ACTIVITY:
After locating the line with "- Attivita' ricreative" in the data that follows, return it and every later line exactly, up to and including the line with "collaborazione con altre realtà".

RECORDS SUPPLIED:

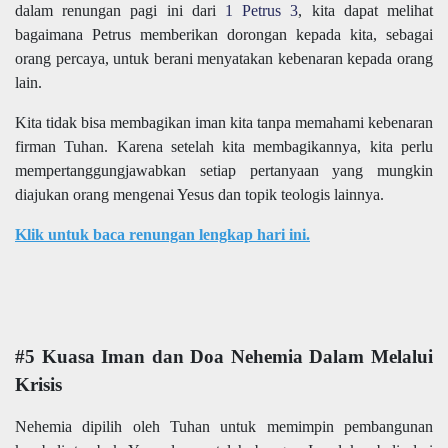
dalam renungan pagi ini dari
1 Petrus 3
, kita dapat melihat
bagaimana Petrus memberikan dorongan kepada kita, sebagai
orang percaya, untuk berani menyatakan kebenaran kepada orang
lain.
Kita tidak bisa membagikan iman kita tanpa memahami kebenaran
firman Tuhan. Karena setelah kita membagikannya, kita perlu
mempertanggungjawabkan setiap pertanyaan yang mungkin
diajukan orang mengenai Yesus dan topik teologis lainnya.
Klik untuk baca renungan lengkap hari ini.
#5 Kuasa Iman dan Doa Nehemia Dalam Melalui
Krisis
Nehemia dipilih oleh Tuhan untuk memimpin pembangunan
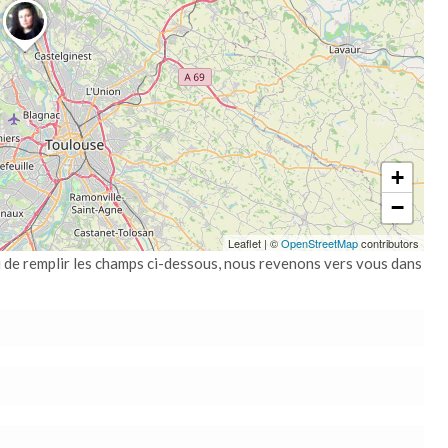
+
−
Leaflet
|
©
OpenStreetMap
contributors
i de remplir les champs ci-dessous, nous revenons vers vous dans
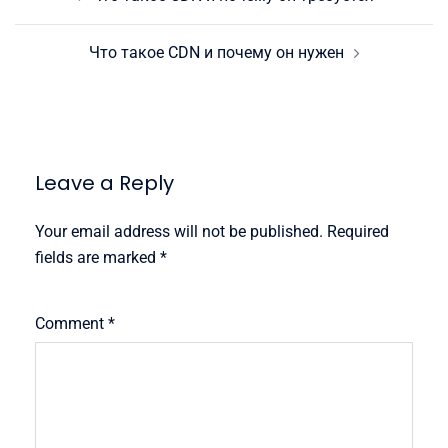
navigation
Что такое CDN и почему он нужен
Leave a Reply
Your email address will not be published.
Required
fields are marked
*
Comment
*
--
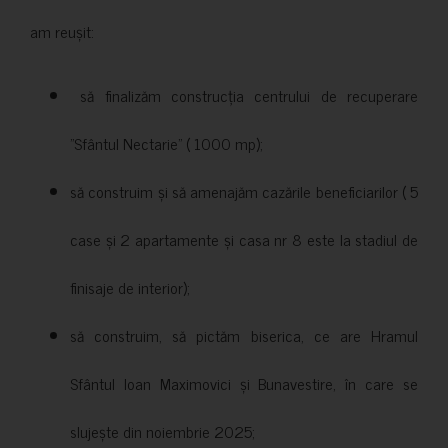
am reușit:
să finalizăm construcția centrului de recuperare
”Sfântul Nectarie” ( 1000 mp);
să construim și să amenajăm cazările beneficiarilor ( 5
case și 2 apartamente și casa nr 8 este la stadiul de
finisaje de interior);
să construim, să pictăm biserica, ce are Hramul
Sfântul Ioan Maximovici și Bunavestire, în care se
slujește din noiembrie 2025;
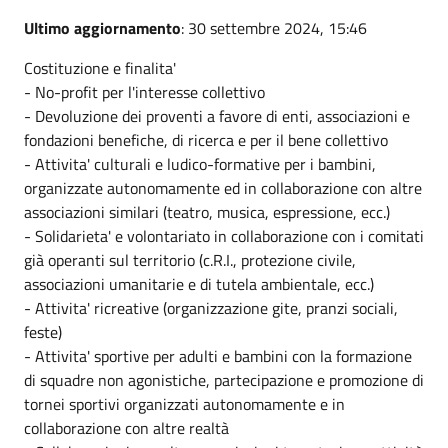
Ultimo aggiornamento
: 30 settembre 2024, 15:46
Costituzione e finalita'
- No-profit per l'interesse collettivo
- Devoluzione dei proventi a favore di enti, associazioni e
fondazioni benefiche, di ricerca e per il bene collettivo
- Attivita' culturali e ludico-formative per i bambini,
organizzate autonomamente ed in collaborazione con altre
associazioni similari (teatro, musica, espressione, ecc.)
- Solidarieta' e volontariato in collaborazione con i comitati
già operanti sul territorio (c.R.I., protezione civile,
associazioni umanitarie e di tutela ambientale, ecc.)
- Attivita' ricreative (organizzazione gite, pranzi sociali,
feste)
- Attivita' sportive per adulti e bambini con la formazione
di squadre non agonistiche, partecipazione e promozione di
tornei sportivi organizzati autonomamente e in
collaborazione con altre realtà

EXERCISE OUTPUT:
- Attivita' ricreative (organizzazione gite, pranzi sociali,
feste)
- Attivita' sportive per adulti e bambini con la formazione
di squadre non agonistiche, partecipazione e promozione di
tornei sportivi organizzati autonomamente e in
collaborazione con altre realtà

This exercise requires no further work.